Wladyka found Reis on Instagram in 2017, and brought her on as his lead and creative collaborator after seeing her fight and an initial screen test. “From jump, he was really self-aware at the fact that this was an important story to tell, but it wasn’t necessarily his story to tell,” Reis told IndieWire. “And he wanted to really get my perspective from me and also the perspective I had from other families and speaking with different communities, dealing with this issue. … I had a heavy hand in building the characters, building the themes, the colors, location, and it was really an honor for me being a natural artist.”

Reis comes from a musical family, and in addition to painting and drawing, sees boxing as her art. Her visual style is obvious in her many tattoos and facial piercings, including her memorable cheek piercings, which flicker in the light of her warm smile. She and Wladyka connected over both being mixed race; Reis’s Indigenous ancestry includes lineage from the Seaconke, Wampanoag, and Cherokee tribes, and she also has family from the Cape Verde Islands. Wladyka has Polish and Japanese heritage.

“The huge connecting point for us was the fact that we are both biracial. The feelings and experiences we had growing up and not feeling that we belonged in a certain group drew us closer,” the director said in a statement. “Another key aspect, which became a foundation for our story, were the similarities in our family backgrounds. We both have strong mothers and a deep love for our siblings.”

Kali "K.O." Reis in "Catch the Fair One"

“Catch the Fair One”

IFC

The character of Kali in “Catch the Fair One” is clearly inspired by Reis, even taking her first name. She plays a boxer whose career has stalled after her little sister goes missing. Spiraling in grief, she sets out on a dangerous solo mission to find her sister. Kali manages to infiltrate a local criminal network that abducts and traffics Indigenous women and girls, leading her down a bloody and vengeful path. While she does earn some measure of justice, the film’s bleakly ambiguous ending offers little comfort or hand-holding.

“The intent was just to bring the awareness, not in no way shape or form bring an answer to the problem, but to remind and let everybody know that this is a real serious problem that still happens today,” she said. “We didn’t want to do your typical villain … We wanted to make it a little bit more creepy. These are your everyday people that smile and even have families. I think it’s more horrifying to know that the guy next door is hiding this big secret.”

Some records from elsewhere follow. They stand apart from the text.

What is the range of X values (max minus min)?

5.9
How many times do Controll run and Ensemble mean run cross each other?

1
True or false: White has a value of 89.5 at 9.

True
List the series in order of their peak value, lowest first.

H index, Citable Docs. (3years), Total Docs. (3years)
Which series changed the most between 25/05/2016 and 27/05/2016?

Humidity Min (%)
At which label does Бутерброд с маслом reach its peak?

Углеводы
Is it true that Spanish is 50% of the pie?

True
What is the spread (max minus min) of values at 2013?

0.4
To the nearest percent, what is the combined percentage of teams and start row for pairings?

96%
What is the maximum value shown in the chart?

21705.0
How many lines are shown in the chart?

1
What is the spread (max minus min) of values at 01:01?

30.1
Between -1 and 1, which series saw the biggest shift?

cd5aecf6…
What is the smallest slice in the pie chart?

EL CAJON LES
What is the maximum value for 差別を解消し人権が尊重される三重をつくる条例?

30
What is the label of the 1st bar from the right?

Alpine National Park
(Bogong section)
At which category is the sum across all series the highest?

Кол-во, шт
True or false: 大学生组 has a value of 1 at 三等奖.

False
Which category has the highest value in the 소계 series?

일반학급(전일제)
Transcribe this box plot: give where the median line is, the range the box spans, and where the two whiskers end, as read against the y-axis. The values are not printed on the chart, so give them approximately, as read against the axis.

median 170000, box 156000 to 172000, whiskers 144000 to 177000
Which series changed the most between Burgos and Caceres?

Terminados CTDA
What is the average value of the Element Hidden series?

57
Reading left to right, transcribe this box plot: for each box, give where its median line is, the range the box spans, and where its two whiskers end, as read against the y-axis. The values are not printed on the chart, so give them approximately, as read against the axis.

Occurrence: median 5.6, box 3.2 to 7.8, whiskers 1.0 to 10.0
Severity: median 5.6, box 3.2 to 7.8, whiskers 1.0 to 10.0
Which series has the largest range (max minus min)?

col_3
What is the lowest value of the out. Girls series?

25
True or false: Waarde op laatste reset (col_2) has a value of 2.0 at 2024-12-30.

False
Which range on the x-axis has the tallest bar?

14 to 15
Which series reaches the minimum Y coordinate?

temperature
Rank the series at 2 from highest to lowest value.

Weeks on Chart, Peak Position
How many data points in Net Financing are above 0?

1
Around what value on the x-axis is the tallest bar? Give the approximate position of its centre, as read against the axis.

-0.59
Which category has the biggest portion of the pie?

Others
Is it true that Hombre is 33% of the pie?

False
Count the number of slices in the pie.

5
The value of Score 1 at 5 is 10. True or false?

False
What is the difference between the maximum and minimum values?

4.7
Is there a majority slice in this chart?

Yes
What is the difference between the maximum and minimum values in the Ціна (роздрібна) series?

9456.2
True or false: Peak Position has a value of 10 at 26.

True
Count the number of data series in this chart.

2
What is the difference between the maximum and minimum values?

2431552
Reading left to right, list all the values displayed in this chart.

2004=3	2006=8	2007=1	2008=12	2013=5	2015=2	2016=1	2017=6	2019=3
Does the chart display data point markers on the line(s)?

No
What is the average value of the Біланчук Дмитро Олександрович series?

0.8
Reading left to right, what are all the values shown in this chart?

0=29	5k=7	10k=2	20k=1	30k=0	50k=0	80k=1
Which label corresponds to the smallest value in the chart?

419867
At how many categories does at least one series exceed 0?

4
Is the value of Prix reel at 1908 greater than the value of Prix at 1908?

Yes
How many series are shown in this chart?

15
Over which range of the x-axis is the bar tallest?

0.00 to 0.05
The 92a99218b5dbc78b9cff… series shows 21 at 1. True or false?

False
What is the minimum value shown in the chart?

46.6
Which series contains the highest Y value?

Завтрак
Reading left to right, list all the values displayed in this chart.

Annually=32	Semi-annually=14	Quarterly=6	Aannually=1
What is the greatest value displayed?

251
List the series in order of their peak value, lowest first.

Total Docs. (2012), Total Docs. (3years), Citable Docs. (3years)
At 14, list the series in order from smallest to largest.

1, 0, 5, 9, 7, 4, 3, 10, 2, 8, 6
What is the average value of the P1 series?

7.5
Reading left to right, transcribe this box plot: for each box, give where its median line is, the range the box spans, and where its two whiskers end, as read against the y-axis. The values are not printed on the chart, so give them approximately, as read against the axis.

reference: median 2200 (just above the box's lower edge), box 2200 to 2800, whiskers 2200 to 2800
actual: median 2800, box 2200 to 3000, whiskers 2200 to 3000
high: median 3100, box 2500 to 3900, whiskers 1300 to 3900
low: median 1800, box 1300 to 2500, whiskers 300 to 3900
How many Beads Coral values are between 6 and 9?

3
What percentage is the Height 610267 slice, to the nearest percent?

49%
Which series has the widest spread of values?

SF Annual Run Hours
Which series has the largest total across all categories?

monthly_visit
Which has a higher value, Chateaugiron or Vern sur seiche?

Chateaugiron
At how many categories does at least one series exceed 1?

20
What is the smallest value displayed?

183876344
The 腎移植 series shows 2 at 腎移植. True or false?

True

Though it’s unclear whether the final scene is real or imagined, the film ends with Kali triumphantly returning to the boxing ring. Filmed at and in collaboration with the Seneca Niagara Resort & Casino, Kali’s entrance is flanked by a rousing song and dance composed by members of the local Seneca tribe. It’s the most colorful sequence in the film, and it’s a powerful and joyous celebration of Native American tradition.

Reis enters all of her fights this way, which makes one feel for her opponents. “We had local people from the tribes, because we were on their land, bless us with what they wanted to do. I never tell them what to sing, I invite them to do this with me and whatever they feel, however they want to dance, is what we do. I never know, I just walk out to the ring and it’s my honor,” said Reis.

The same pride she brings to boxing is evident in her latest career choice. “Catch the Fair One” is both grounded and uplifted by Reis, her impressive performance and the Indigenous activism and knowledge she brought as a writer.

I’ve always had my culture and the pride of my heritage be at the forefront of my boxing,” she said. “Especially being on a mainstream stage, you don’t see anything Native American based at all. So I take the opportunity to have my community out with me before I go to battle. I’d hope to be a trailblazer for people just being proud of who they are, by involving it in sports or whatever they do.”

“Catch the Fair One” opens at the IFC Center on Friday, February 11.